## Work item
Transcribe the entire listing faithfully; every line must match the original.

## Extracted material

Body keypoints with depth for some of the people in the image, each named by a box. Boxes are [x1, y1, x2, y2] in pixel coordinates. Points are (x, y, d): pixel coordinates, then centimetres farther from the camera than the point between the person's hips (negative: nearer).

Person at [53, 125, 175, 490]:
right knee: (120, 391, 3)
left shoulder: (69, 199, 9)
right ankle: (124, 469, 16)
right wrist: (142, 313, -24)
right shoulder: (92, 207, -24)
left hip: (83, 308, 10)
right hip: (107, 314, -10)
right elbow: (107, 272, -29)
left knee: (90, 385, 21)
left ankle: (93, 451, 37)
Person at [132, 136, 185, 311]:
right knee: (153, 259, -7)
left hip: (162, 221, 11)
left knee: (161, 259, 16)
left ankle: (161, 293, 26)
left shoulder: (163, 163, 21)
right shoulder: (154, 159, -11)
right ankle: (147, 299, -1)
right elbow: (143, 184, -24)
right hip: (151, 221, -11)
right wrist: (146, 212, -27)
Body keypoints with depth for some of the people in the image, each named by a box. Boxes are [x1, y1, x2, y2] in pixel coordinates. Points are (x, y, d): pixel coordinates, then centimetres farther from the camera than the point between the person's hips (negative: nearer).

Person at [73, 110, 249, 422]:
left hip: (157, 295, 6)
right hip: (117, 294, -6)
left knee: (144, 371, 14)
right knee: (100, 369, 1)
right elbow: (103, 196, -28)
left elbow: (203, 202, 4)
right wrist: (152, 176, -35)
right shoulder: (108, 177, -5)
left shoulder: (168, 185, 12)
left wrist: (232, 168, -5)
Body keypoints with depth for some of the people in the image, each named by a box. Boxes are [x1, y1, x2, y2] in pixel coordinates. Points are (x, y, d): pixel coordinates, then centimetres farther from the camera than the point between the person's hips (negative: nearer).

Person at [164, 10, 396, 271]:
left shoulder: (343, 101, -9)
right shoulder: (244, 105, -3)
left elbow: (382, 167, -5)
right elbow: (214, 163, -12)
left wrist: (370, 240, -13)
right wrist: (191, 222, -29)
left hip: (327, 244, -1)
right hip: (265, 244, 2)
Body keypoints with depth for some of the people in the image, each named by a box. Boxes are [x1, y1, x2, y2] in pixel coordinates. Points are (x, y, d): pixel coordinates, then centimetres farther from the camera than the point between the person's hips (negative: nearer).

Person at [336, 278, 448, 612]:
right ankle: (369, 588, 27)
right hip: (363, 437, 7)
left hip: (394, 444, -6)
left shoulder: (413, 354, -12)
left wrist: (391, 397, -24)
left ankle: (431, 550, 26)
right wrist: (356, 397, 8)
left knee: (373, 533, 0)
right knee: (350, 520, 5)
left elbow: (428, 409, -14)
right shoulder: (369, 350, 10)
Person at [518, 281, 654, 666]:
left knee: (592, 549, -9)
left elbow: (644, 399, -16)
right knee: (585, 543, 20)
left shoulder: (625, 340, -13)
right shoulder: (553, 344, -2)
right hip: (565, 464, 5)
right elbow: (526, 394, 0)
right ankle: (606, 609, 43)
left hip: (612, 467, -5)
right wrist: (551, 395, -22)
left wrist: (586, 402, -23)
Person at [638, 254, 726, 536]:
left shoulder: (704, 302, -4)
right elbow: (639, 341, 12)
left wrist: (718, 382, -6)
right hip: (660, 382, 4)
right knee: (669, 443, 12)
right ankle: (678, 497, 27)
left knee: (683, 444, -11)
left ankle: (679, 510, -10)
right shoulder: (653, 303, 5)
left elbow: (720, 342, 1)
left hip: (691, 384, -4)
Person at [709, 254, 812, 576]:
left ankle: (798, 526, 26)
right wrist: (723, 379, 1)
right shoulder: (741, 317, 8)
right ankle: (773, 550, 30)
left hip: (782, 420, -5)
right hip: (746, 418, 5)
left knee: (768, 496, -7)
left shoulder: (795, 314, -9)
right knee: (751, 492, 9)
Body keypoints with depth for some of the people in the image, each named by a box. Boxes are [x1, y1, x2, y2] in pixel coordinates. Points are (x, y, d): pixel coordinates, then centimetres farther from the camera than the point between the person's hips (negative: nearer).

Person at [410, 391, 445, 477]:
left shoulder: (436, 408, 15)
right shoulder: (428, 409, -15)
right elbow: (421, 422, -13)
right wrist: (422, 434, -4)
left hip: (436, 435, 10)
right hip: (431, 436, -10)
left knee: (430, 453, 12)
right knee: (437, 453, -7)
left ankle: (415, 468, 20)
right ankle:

## Result below
Body keypoints with depth for some of the people in the image, each named by a box. Boxes are [x1, y1, x2, y2] in pixel coordinates. Points are (x, y, d): pixel coordinates, then centimetres farther from the camera than the point between the person's hips (negative: nearer).

Person at [53, 125, 175, 490]:
right knee: (120, 391, 3)
left shoulder: (69, 199, 9)
right ankle: (124, 469, 16)
right wrist: (142, 313, -24)
right shoulder: (92, 207, -24)
left hip: (83, 308, 10)
right hip: (107, 314, -10)
right elbow: (107, 272, -29)
left knee: (90, 385, 21)
left ankle: (93, 451, 37)
Person at [132, 136, 185, 311]:
right knee: (153, 259, -7)
left hip: (162, 221, 11)
left knee: (161, 259, 16)
left ankle: (161, 293, 26)
left shoulder: (163, 163, 21)
right shoulder: (154, 159, -11)
right ankle: (147, 299, -1)
right elbow: (143, 184, -24)
right hip: (151, 221, -11)
right wrist: (146, 212, -27)
Body keypoints with depth for some of the people in the image, each named by a box. Boxes are [x1, y1, x2, y2] in pixel coordinates. Points are (x, y, d): pixel coordinates, then centimetres farther from the camera than the point between the person's hips (negative: nearer).

Person at [73, 110, 249, 422]:
left hip: (157, 295, 6)
right hip: (117, 294, -6)
left knee: (144, 371, 14)
right knee: (100, 369, 1)
right elbow: (103, 196, -28)
left elbow: (203, 202, 4)
right wrist: (152, 176, -35)
right shoulder: (108, 177, -5)
left shoulder: (168, 185, 12)
left wrist: (232, 168, -5)
Body keypoints with depth for some of the people in the image, each named by a box. Boxes are [x1, y1, x2, y2] in pixel coordinates. Points are (x, y, d): pixel coordinates, then centimetres farther from the camera than the point between the person's hips (negative: nearer).

Person at [164, 10, 396, 271]:
left shoulder: (343, 101, -9)
right shoulder: (244, 105, -3)
left elbow: (382, 167, -5)
right elbow: (214, 163, -12)
left wrist: (370, 240, -13)
right wrist: (191, 222, -29)
left hip: (327, 244, -1)
right hip: (265, 244, 2)
Body keypoints with depth for some of the people in the image, each named by a box. Boxes are [x1, y1, x2, y2] in pixel coordinates. Points are (x, y, d): pixel coordinates, then centimetres farther from the camera than the point between the person's hips (negative: nearer).

Person at [336, 278, 448, 612]:
right ankle: (369, 588, 27)
right hip: (363, 437, 7)
left hip: (394, 444, -6)
left shoulder: (413, 354, -12)
left wrist: (391, 397, -24)
left ankle: (431, 550, 26)
right wrist: (356, 397, 8)
left knee: (373, 533, 0)
right knee: (350, 520, 5)
left elbow: (428, 409, -14)
right shoulder: (369, 350, 10)
Person at [518, 281, 654, 666]:
left knee: (592, 549, -9)
left elbow: (644, 399, -16)
right knee: (585, 543, 20)
left shoulder: (625, 340, -13)
right shoulder: (553, 344, -2)
right hip: (565, 464, 5)
right elbow: (526, 394, 0)
right ankle: (606, 609, 43)
left hip: (612, 467, -5)
right wrist: (551, 395, -22)
left wrist: (586, 402, -23)
Person at [638, 254, 726, 536]:
left shoulder: (704, 302, -4)
right elbow: (639, 341, 12)
left wrist: (718, 382, -6)
right hip: (660, 382, 4)
right knee: (669, 443, 12)
right ankle: (678, 497, 27)
left knee: (683, 444, -11)
left ankle: (679, 510, -10)
right shoulder: (653, 303, 5)
left elbow: (720, 342, 1)
left hip: (691, 384, -4)
Person at [709, 254, 812, 576]:
left ankle: (798, 526, 26)
right wrist: (723, 379, 1)
right shoulder: (741, 317, 8)
right ankle: (773, 550, 30)
left hip: (782, 420, -5)
right hip: (746, 418, 5)
left knee: (768, 496, -7)
left shoulder: (795, 314, -9)
right knee: (751, 492, 9)
Body keypoints with depth for some of the people in the image, each named by a box. Boxes are [x1, y1, x2, y2] in pixel coordinates. Points are (x, y, d): pixel coordinates, then centimetres farther from the camera than the point between the person's hips (negative: nearer).

Person at [410, 391, 445, 477]:
left shoulder: (436, 408, 15)
right shoulder: (428, 409, -15)
right elbow: (421, 422, -13)
right wrist: (422, 434, -4)
left hip: (436, 435, 10)
right hip: (431, 436, -10)
left knee: (430, 453, 12)
right knee: (437, 453, -7)
left ankle: (415, 468, 20)
right ankle:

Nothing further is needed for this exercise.